Our brains will experience what they expect in spite of the facts and evidence right in front of us.

Trying to observe everything and be aware of all will undoubtedly lead to increasing mistakes of increasing severity as we lose the time for our brains to notice the reality versus the expected. A scary thought for one who flies enough to be a bazillion miler.

Oddly, this takes me right to what I was going to write about before my mistake caught my attention: success through pursuing less.

Pursuing less…being focused on the essential and critical to the exclusion of the rest. Really paying attention and noticing rather than perusing and bouncing to the next glittery thing. Noticing clearly and fully. Blocking out distractions so you can really see…and notice.

I’ve noticed that I’ve become quite a bit more successful as I figured out the basic elements of the skill I bring to my clients. My writing became stronger as I focused on the need for each word and that only the words needed appeared. My speaking became clearer as my focus increased and the nice comments about it grew significantly. And yet, I still found myself seeing what I expected and so posting a wildly incompatible missive.

My learning: no matter how much you try to focus on the essential and critical to the exclusion of the rest…it isn’t enough. We all need to ensure extra eyes, additional review, thoughtful oversight, and minds accepting ongoing open and honest commentary.

Most of all, we need to guard against the risk of forgetting that we can be just as mistaken as anyone else. To the extent we block out the voices at variance with our thinking we diminish our chances for the best result…and increase our chance of seeing what we expect rather than what is.

And thus we make the biggest mistake of all: believing our hallucination is the vision seen, and desired, by all.

 

 

 

 

 

Commenting area

  1. Ed Henkler 10/23 at 9:59 am · ·

    Our creativity can be another victim of too much input on a continuous basis.
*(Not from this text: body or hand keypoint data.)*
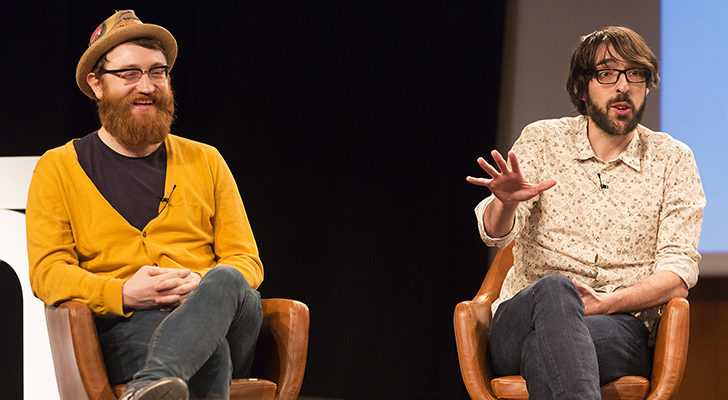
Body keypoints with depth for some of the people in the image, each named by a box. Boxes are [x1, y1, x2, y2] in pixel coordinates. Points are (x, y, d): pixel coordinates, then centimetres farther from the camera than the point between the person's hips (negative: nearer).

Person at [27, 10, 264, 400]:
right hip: (123, 330, -3)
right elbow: (47, 272, 4)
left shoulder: (205, 162, 22)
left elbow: (246, 261, 17)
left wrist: (202, 286, -9)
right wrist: (123, 294, -16)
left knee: (226, 282, -38)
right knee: (210, 350, -40)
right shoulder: (58, 169, 14)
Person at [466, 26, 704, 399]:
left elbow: (679, 274, 1)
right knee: (554, 287, -38)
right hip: (517, 322, 1)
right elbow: (496, 233, -2)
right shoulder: (541, 140, 11)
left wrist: (605, 303, -17)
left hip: (621, 329, 0)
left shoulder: (672, 160, 10)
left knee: (542, 349, -37)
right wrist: (506, 201, -28)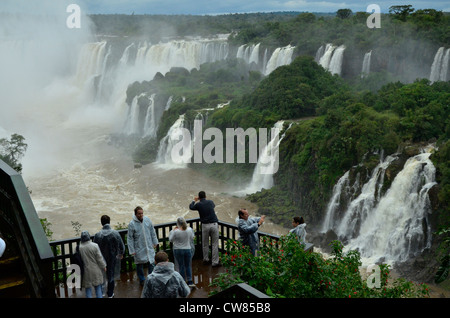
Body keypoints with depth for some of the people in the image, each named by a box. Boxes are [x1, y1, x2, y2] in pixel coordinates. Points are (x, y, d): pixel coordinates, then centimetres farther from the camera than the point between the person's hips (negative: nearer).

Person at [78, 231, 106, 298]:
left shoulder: (79, 247, -12)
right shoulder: (95, 246, -14)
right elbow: (99, 258, -8)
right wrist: (103, 266, 6)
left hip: (86, 271, 0)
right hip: (95, 270, 0)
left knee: (88, 288, 12)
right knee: (98, 287, 14)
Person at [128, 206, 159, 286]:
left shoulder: (147, 220, -2)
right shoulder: (132, 224, -13)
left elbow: (153, 232, 9)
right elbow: (130, 238, -8)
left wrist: (155, 242, 11)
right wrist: (132, 250, -8)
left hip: (149, 247, 3)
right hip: (139, 249, -3)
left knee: (152, 263, 5)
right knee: (140, 265, 10)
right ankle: (142, 280, 28)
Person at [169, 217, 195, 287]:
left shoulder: (176, 231, -21)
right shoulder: (189, 230, -10)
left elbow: (171, 239, -5)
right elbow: (192, 238, 7)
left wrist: (172, 231, 1)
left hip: (178, 250, -2)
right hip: (188, 249, 2)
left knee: (181, 266, 10)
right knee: (188, 266, 15)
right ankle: (190, 281, 10)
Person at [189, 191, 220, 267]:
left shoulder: (198, 205, -2)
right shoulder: (210, 202, 4)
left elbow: (191, 207, 19)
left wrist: (194, 201, 37)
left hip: (205, 225, 0)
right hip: (214, 224, 0)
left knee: (205, 244, 16)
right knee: (215, 244, 3)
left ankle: (206, 259, 28)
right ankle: (215, 262, 3)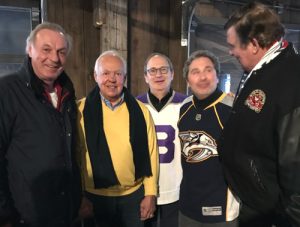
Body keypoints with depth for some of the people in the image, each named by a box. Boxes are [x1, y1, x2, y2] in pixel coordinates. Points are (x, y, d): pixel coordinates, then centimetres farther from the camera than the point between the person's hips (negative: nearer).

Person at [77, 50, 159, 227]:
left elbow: (150, 152, -1)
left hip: (134, 194, 1)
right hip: (95, 195, -1)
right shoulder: (82, 110, -7)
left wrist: (150, 193, -1)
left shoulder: (140, 110, -3)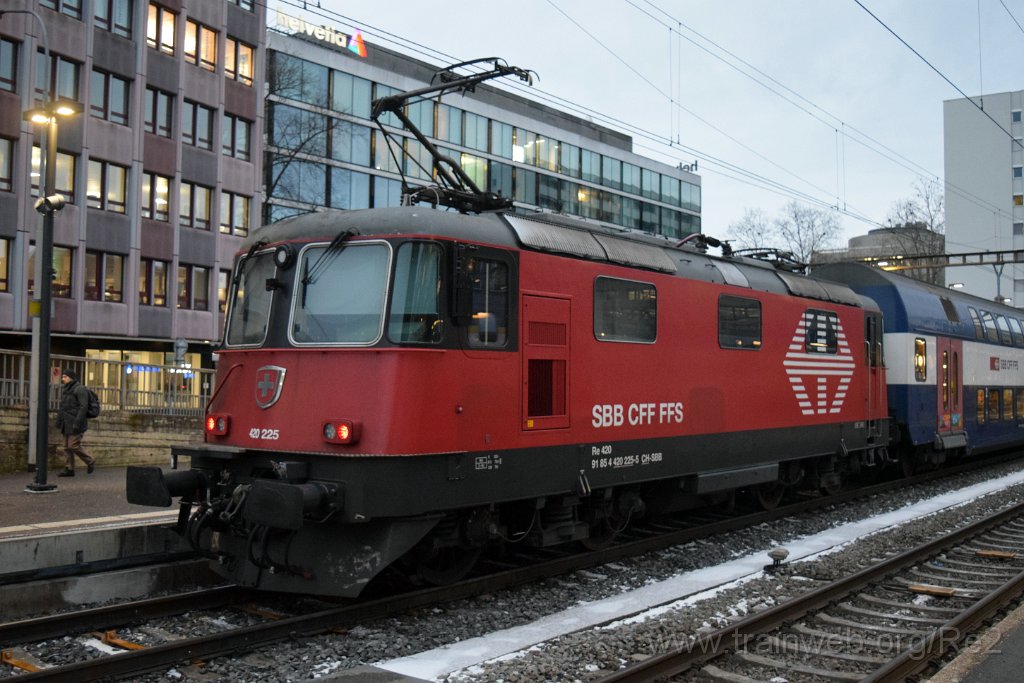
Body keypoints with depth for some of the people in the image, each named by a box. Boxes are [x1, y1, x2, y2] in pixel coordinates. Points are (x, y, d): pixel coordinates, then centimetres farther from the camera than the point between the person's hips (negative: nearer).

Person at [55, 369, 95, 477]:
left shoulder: (80, 389, -10)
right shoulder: (66, 390, 17)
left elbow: (83, 407, -17)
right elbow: (63, 408, 21)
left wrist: (77, 423, -23)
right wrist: (59, 421, 15)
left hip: (75, 423, -9)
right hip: (67, 424, 9)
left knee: (73, 446, -11)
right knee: (67, 447, 5)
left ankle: (90, 461, 6)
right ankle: (69, 469, 7)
Jonah Lehrer’s book, “Imagine”, talks about creativity and how we can learn to be more creative. One lesson is that we are most creative when not overstimulated by tasks. That’s why some of our best thinking may occur when we sleep or do mundane, repetitive tasks. Our right hemisphere becomes more dominant and it has a tendency to create relationships between seemingly unrelated concepts. These can also be called insights.

    For anyone that would benefit from creativity, it becomes critical to carve out time for a walk or some other form of downtime that will let our creative side engage.

  2. Barry Meyers 10/23 at 11:49 am · ·

    Steve, I give you credit for keeping an open mind and strive for new opportunities for improvement. Not everyone can or will do that. I think most people have experienced not seeing what’s in front of them. From the mundane, “gee, my glasses were on my head all the time”, to the ridiculous as in the current election season. Once a mindset has been created it’s virtually impossible to see beyond self imposed blinders. Facts, clearly presented and verified by 3rd parties are dismissed or ignored because they don’t agree with a particular world view. I’ve heard this from all sides whether they came from the left, the right, the center or, in some cases, (IMHO) from outer space. By the way, I’m not talking about the various candidates since I expect it from them. I’m talking about from those of us who will be selecting our next round of elected officials. People who, in effect, are saying “I’ve already made up my mind so don’t confuse me with the facts”. I long for November 7th although, I don’t really believe that, whatever the outcome, it will change anyone’s mindset. It will only set the stage for the next round. And finally, this isn’t only true in politics. I’ve seen this same “blinder” thinking in business when a manager has set goal (or agenda) and won’t let rational thought get in the way. If only medical science could come up with a proven “blinder removal” therapy. Then again, who with blinders would believe they needed it?